Eva is always aware that she is responsible for the care of her dolls. May we have that kind of enthusiasm for those God gives us the opportunity to disciple.

~ Written by Viki Rife

“This shouldn’t be happening to me!” How many times does that thought, in some version, go through our heads? I shouldn’t be stuck with a broken-down car in heavy traffic. I shouldn’t get yelled at unfairly by my boss or parent. I shouldn’t always be the one who has to make sacrifices in a relationship.

This “victim” mentality is a part of our human thinking, but it isn’t how Christ has called us to live. I’m deeply humbled by the story of Hans Landis, a Swiss martyr who was executed for his faith. His wife and grown children were also imprisoned, and after his death were threatened with confiscation of their property if they didn’t renounce their faith within two weeks. They refused, losing everything.

The children later rebuilt their lives, only to have their property confiscated again. The entire family was targeted for persecution. Eventually, the grandchildren of Hans were taken away from their parents to be raised by other people.

Through it all, each member of the family had a choice to make. Even with all they went through, they did not see themselves as victims—they considered themselves victors when they stood firm in their faith.

I’m trying to develop the mindset of my Landis ancestors. God did not create me to think like a victim in my circumstances. He wants me to remember that in Him I’m a victor.

So goodbye, victim mentality. I choose to focus on my victorious standing through Jesus.

~ Written by Cassie Rayl

My friend made it clear she felt as if I was her only way out.

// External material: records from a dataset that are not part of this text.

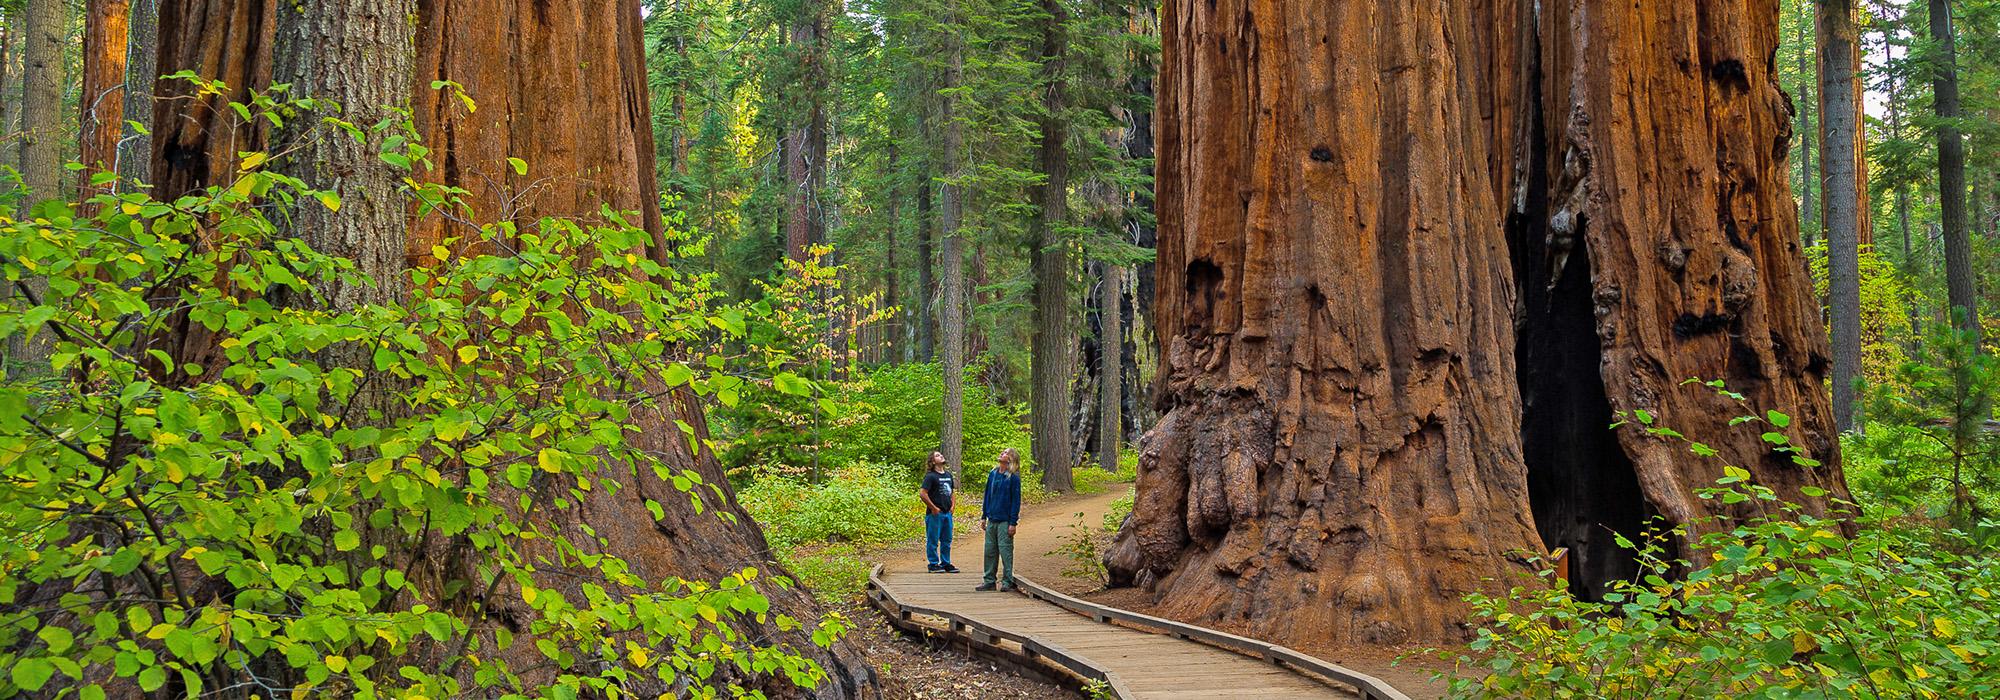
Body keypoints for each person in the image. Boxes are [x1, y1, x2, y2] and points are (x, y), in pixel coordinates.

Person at [976, 448, 1022, 592]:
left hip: (1005, 520)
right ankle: (989, 580)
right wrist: (984, 516)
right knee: (989, 550)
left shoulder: (1013, 477)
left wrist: (1013, 522)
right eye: (1002, 452)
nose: (1002, 453)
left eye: (1006, 452)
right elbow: (987, 496)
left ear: (1011, 458)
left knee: (1005, 550)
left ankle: (1007, 581)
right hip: (992, 518)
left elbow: (1016, 501)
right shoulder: (993, 474)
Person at [918, 451, 959, 573]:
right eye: (937, 455)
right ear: (932, 461)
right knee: (933, 539)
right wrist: (933, 507)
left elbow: (952, 492)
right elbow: (923, 493)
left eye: (941, 454)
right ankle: (933, 564)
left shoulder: (948, 475)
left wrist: (953, 506)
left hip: (947, 513)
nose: (941, 456)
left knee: (947, 540)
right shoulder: (931, 476)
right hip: (935, 514)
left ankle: (946, 563)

As she explained her problem, my heart ached as she told me I was her only friend, and the only one who could rescue her from her situation. It would have been so easy for me to drop everything and go rescue her. To be honest, it would’ve stroked my ego as a faithful friend in the best of ways.

Being *Katie’s savior in such a moment seemed like an excellent idea for both of us. Katie would get what she wanted — a quick fix to her problem — and I would have felt needed and indispensable to God’s grander plan.

Katie had just told me she hated God, and because of that, she didn’t think her family would want to help her get through her distress. In her panic, she wanted me to rescue her in secret, without the help of her family, and without speaking Biblical truth.

As I weighed my options of how to help Katie, I firmly heard the Spirit whisper to my heart, “Don’t rescue her. Comfort her, but do not stand in the way of her need of Me.”

I didn’t give my friend what she wanted that day. She was insistent I didn’t understand her need. But I knew in that moment I was guarding her from vulnerability with her Savior. Though Katie didn’t understand at the time, I knew her pain would lead her back to Jesus.

Letting go of my savior complex, and allowing God to work without my help, allowed Katie to find her real Savior.